-- Try it --
In the text about using ChatGPT to process game data for UVL, what two things are said to be needed for that level of training?

═══ Text passage ═══

In theory, ChatGPT3 or the upcoming ChatGPT4 can be very good at processing scraped data and comparing it against the existing game entries at UVL, so that the majority of the extraneous data will be correctly excluded. And where it does make mistakes, it can be told exactly what it's mistake was and it is unlikely to repeat that same mistake ( if the correction is phrased correctly ). Of course for that level of training you would need two things. Premium (paid for) use of ChatGPT3 and a team of trainers that understands how ChatGPT3 thinks. Note, while ChatGPT3 can provide suggestions on the best way that a trainer should correct it, it does not fully understand itself well enough that this tactic is a reliable way to train trainers. (Or so chat GPT tells me.) When it comes to suggesting how trainers can best correct it, ChatGPT3 can only offer an alternate perspective on the best way, not necessarily a correct one.
Also note, when I talk about chatGPT as if it's self-aware, I merely imply to mean that it simulates certain aspects of self-awareness in many situations. On a technical level it doesn't "understand" anything, but you could ask it about fictional subjects and it will give you information about that subject in the context that is fiction (as if it understands the difference between fiction and reality).
I asked ChatGPT3 specifically about this several different ways and dozens of times. I gave it some sample web pages to look at from UVL and seven other game database sites. And ask for an estimate to compare the seven sites and enter or correct 75,000 games using the UVL API. Estimates range from 268 days exactly to 281 days and 4 hours and 8 minutes and 31 seconds for a specifically trained version of ChatGPT3. ChatGPT4 would take longer but be more accurate.

═══ Data records ═══

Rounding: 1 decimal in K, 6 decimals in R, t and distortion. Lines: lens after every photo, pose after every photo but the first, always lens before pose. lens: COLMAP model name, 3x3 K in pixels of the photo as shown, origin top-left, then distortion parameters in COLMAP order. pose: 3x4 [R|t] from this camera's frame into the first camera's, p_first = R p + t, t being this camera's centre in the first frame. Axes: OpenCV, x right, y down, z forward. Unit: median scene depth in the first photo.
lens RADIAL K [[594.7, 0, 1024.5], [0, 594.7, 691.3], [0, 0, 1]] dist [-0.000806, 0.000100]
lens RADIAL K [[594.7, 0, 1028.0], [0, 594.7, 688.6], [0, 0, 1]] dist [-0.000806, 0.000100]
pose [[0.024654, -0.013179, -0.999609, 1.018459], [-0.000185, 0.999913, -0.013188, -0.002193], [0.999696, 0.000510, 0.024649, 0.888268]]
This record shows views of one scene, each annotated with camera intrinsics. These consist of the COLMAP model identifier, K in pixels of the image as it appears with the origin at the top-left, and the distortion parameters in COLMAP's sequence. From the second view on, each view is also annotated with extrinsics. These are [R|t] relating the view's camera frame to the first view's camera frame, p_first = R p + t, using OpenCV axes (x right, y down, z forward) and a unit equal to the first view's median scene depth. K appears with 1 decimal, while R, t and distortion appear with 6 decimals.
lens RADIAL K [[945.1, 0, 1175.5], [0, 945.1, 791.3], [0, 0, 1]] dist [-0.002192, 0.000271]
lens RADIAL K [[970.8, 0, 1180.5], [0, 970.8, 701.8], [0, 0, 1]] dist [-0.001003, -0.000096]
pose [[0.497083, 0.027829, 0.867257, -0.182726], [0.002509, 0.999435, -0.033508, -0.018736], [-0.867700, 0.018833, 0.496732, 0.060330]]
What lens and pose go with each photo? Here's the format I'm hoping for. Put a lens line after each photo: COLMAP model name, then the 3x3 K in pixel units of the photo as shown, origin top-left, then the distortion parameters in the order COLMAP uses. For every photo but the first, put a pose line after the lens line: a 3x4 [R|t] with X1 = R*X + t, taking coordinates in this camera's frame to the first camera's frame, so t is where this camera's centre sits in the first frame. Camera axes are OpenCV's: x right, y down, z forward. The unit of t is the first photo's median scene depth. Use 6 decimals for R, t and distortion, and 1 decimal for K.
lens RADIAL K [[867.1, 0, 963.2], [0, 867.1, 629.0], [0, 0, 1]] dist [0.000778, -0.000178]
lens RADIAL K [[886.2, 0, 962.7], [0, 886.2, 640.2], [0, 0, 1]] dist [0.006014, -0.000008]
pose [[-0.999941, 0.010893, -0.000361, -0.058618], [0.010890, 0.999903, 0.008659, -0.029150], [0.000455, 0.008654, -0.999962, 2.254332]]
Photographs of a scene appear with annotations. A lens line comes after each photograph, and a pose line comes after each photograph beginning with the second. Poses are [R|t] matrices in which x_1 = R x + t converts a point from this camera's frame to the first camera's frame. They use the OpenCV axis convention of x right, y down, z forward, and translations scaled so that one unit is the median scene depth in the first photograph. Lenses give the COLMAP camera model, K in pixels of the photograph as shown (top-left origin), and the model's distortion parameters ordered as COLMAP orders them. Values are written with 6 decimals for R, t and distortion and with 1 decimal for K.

═══

-- Exercise result --
Premium (paid-for) use of ChatGPT3 and a team of trainers who understand how ChatGPT3 thinks.